What if we started with a different metaphor for time, a metaphor steeped in the character and values of Sabbath instead of the marketplace? What if, instead of an economic metaphor that sped our life up, we embraced a relational one that slowed us down and helped us be more present? What if time is love?
A time-is-love approach is slow instead of fast, at ease instead of hurried, abundant instead of scarce, kind instead of cruel. “Time is love” is invitational and personal, it is inherently abundant. Love has all the time in the world.
What might it look like to live beyond a time-is-money approach and embrace a time-is-love approach? This is where Rosemerry’s remarkable poem comes in.
Her poem’s question, “Is this the path of love?” is the best way I know to live into a time-is-love posture. Ask yourself at any given moment, Is this the path of love? Ask it every day, multiple times a day. When you’re scanning Instagram during a colleague’s presentation at work, ask yourself, Is this the path of love? When your child is once again daydreaming instead of getting ready to leave and you once again respond in ways that escalate the tension, ask yourself, Is this the path of love? When you feel the conflict between getting more work done and being present to your family, your friends, or yourself, ask yourself, Is this the path of love? When you say yes when you want to say no, or no when you want to say yes, ask yourself, Is this the path of love? When you are exhausted but feel guilty resting instead of being productive, ask yourself, Is this the path of love?
As the poem makes clear, the ultimate question is not Is this right or wrong? That question won’t get us very far in exploring the path of love. The answer may be “no,” as in, “What I am doing is not the path of love.” But that is different than saying it’s “wrong,” which is a moral judgment void of curiosity and nuance. The right/wrong framework is native to a time-is-money mindset.
It is possible that we may feel shame or anger at ourselves upon realizing we have chosen a path other than the path of love. But even that is an opportunity to ask ourselves, Is this the path of love? Is beating myself up over this or that choice the path of love? Is cutting myself off from participating in the life happening around me the path of love? Is telling myself the same old story about not being good enough or always making the wrong decision putting me on the path of love?

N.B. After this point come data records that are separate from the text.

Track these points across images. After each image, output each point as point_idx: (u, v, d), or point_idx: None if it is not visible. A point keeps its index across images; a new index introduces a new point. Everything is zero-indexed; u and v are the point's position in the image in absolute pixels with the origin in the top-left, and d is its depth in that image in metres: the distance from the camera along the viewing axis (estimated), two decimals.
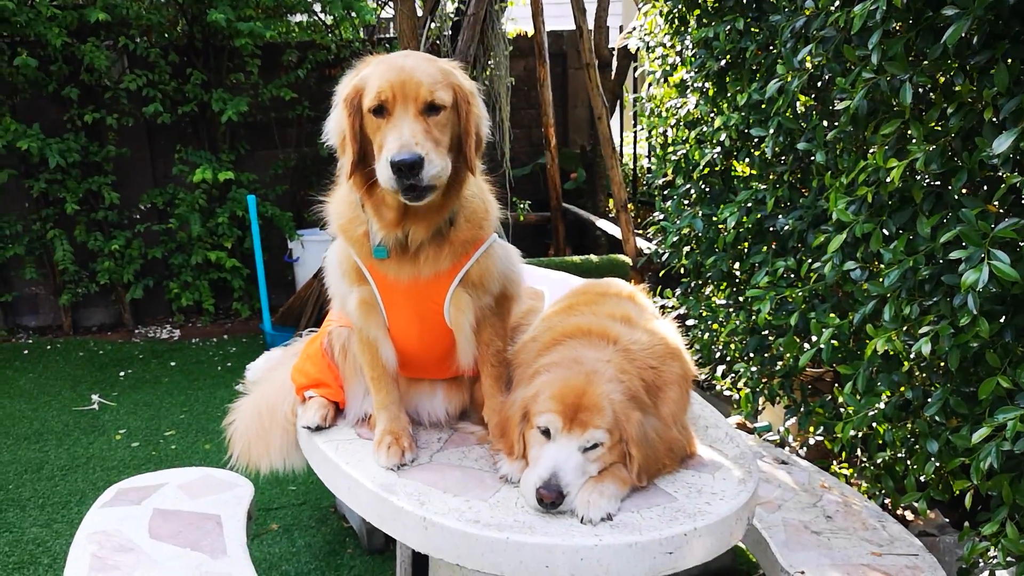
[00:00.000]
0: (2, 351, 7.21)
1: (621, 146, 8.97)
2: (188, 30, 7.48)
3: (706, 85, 4.22)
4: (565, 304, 2.59)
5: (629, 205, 6.85)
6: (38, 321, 7.96)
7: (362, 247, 2.26)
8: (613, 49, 8.47)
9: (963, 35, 2.37)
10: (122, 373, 6.56)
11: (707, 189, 4.29)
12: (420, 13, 6.57)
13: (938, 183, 2.75)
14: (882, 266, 2.81)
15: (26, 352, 7.18)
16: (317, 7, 7.82)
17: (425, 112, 2.06)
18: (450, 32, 6.82)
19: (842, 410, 3.61)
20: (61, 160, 6.97)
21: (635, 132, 9.03)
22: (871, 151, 2.98)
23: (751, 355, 3.96)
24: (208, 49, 7.55)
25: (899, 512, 3.72)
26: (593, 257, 6.87)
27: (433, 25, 6.65)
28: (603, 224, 7.75)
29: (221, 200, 7.73)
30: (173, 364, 6.79)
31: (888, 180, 2.70)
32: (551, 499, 2.04)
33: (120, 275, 7.55)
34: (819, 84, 3.40)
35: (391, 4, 8.33)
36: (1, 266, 7.53)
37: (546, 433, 2.14)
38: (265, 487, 4.46)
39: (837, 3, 3.00)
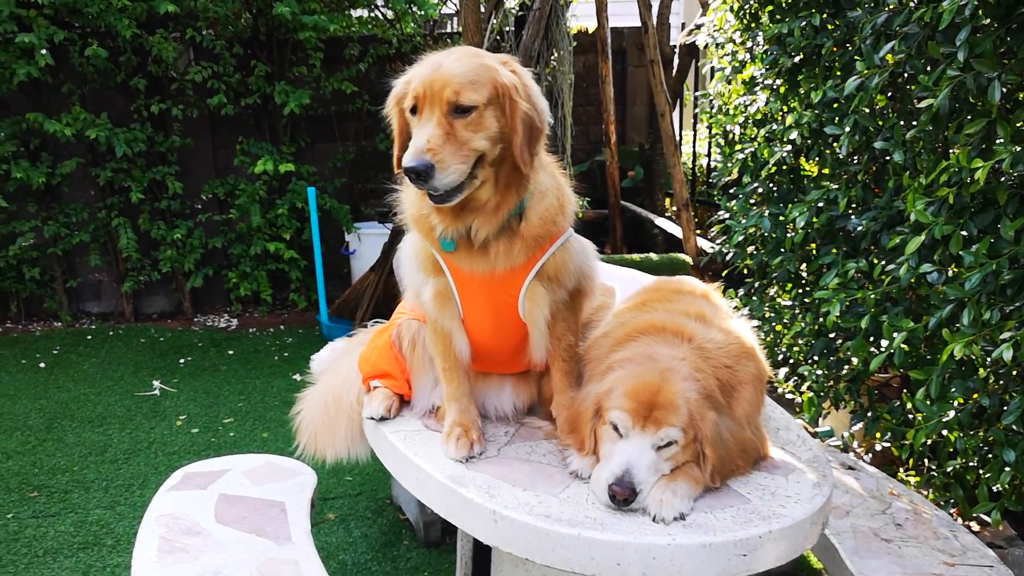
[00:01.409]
0: (67, 336, 7.37)
1: (679, 144, 8.90)
2: (253, 23, 7.57)
3: (777, 82, 4.16)
4: (638, 301, 2.55)
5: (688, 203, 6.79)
6: (100, 307, 8.13)
7: (434, 239, 2.25)
8: (675, 46, 8.41)
9: None
10: (182, 360, 6.66)
11: (775, 188, 4.22)
12: (483, 8, 6.56)
13: None
14: (960, 269, 2.74)
15: (89, 337, 7.33)
16: (379, 1, 7.86)
17: (453, 113, 2.01)
18: (513, 27, 6.81)
19: (911, 416, 3.53)
20: (128, 149, 7.11)
21: (695, 130, 8.94)
22: (953, 151, 2.91)
23: (816, 358, 3.89)
24: (272, 42, 7.63)
25: (964, 523, 3.64)
26: (653, 255, 6.82)
27: (495, 21, 6.64)
28: (661, 222, 7.69)
29: (281, 192, 7.83)
30: (231, 353, 6.88)
31: (971, 181, 2.63)
32: (624, 496, 2.01)
33: (181, 264, 7.68)
34: (898, 82, 3.32)
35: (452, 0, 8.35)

When Jesus said the two greatest commandments were to love God and “love your neighbor as yourself” (Matthew 22:37-39), part of what he meant was, “If you don’t truly love yourself, you cannot truly love your neighbor.” Walking the path of loving ourselves is the foundation for walking the path of loving each other.
This is adapted from Chapter 7 of The Sabbath Way.
A Sabbath Practice: Walk the Path of Love
Write Rosemerry’s poem on a 3x5 card or large Post-It note. Take a picture of it and set it as the lock screen on your phone. Then put the poem in your pocket or your purse, or stick it to your computer or monitor or mirror—somewhere you’ll see or feel it regularly throughout the day.
Each time you see it or feel it, pull it out and read it. Allow the reminder of the poem to be an invitation to slow down for just a few seconds—the poem takes 30-60 seconds to read—and become present. Then, allow the reading of the poem to remind you to ask yourself the question: Is this the path of love? Whatever you’re doing at that moment—it literally doesn’t matter what you’re doing—ask yourself if the way you’re doing it resonates with the path of love. Ask yourself if the action of your existence is connecting you to the path of love. Then listen to the answer.
That’s it. That’s the practice. Ask yourself repeatedly throughout the day, Is this the path of love? And then see what happens.